Task details -> Reproduce word for word the passage of the commenting rules below, from "3. If you feel" up to and including "checking his blog.".

Commenting Rules

Commenting Rules

You have the right to remain silent. If you choose to comment, please observe the following six rules.

1. address this blogger or commenters on this blog in a civil way.

2. If you feel tempted to call this blogger, commenters on this blog, or any other people ********, sellouts, *******, or dumb*****, could it be so tempting because you will have to think harder before you can make a more valid point? If not, still refrain from the above, and similar forms of address.

3. If you feel that a commenter is a Fifty-Cent-Partisan and want to address him or her as such, make sure that you have good evidence. As a rule there isn’t much evidence. Besides, any comment, no matter who made it, should be taken for the value of the point it makes. It is either worth your time, or it isn’t.

4. Don’t build more than five links into one comment. Otherwise, it may be filtered.

5. If your comment doesn’t appear instantly, it has probably been filtered anyway. It will then usually appear within 24 hours, when this blogger is checking his blog.

commenting_rules

6. Civility shouldn’t be confused with harmony. Just use your good judgment, re civility. In case of differences about good judgment, this blogger’s judgment – good or bad – will prevail.

14 Responses to “Commenting Rules”

  1. Quote from your article” What Foarp has dug up from an, umm, anchorman (for the sake of civility, I’m not going to use the noun I deem truly apposite re Chris Gelken) would suggest that the changing times are playing a role, too.

Information supplied ->
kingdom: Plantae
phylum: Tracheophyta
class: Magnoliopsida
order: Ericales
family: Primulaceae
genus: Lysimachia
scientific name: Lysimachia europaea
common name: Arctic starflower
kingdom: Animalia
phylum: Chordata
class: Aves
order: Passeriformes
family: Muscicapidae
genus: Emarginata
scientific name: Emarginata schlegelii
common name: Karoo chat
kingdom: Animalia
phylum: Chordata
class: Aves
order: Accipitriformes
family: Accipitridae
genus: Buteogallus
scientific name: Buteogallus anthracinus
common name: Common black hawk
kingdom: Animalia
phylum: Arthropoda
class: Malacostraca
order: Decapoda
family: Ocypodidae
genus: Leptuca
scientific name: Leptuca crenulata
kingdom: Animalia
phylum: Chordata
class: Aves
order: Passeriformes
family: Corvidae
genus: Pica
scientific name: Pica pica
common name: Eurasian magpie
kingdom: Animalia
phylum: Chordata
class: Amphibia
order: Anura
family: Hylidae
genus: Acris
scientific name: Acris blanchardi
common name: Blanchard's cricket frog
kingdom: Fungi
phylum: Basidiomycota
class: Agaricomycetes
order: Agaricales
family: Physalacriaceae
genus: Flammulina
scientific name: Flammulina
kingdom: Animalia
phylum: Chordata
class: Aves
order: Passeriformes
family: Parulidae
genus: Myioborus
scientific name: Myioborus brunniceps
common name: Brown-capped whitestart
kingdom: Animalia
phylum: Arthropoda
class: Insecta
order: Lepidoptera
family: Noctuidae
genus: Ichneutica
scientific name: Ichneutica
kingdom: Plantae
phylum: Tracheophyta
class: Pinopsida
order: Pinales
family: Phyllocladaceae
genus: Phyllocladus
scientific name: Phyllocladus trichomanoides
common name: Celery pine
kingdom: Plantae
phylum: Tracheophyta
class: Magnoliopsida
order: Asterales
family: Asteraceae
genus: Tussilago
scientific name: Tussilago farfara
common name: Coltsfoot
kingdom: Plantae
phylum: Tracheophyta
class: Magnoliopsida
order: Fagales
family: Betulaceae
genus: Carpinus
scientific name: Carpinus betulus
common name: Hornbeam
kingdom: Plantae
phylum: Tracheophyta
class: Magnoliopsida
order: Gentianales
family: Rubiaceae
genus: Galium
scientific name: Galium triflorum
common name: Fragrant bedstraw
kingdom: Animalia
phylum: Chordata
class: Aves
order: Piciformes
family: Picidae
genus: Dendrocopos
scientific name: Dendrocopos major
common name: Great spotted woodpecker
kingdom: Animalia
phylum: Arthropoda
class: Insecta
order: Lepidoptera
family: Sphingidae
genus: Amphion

Full output ->
3. If you feel that a commenter is a Fifty-Cent-Partisan and want to address him or her as such, make sure that you have good evidence. As a rule there isn’t much evidence. Besides, any comment, no matter who made it, should be taken for the value of the point it makes. It is either worth your time, or it isn’t.

4. Don’t build more than five links into one comment. Otherwise, it may be filtered.

5. If your comment doesn’t appear instantly, it has probably been filtered anyway. It will then usually appear within 24 hours, when this blogger is checking his blog.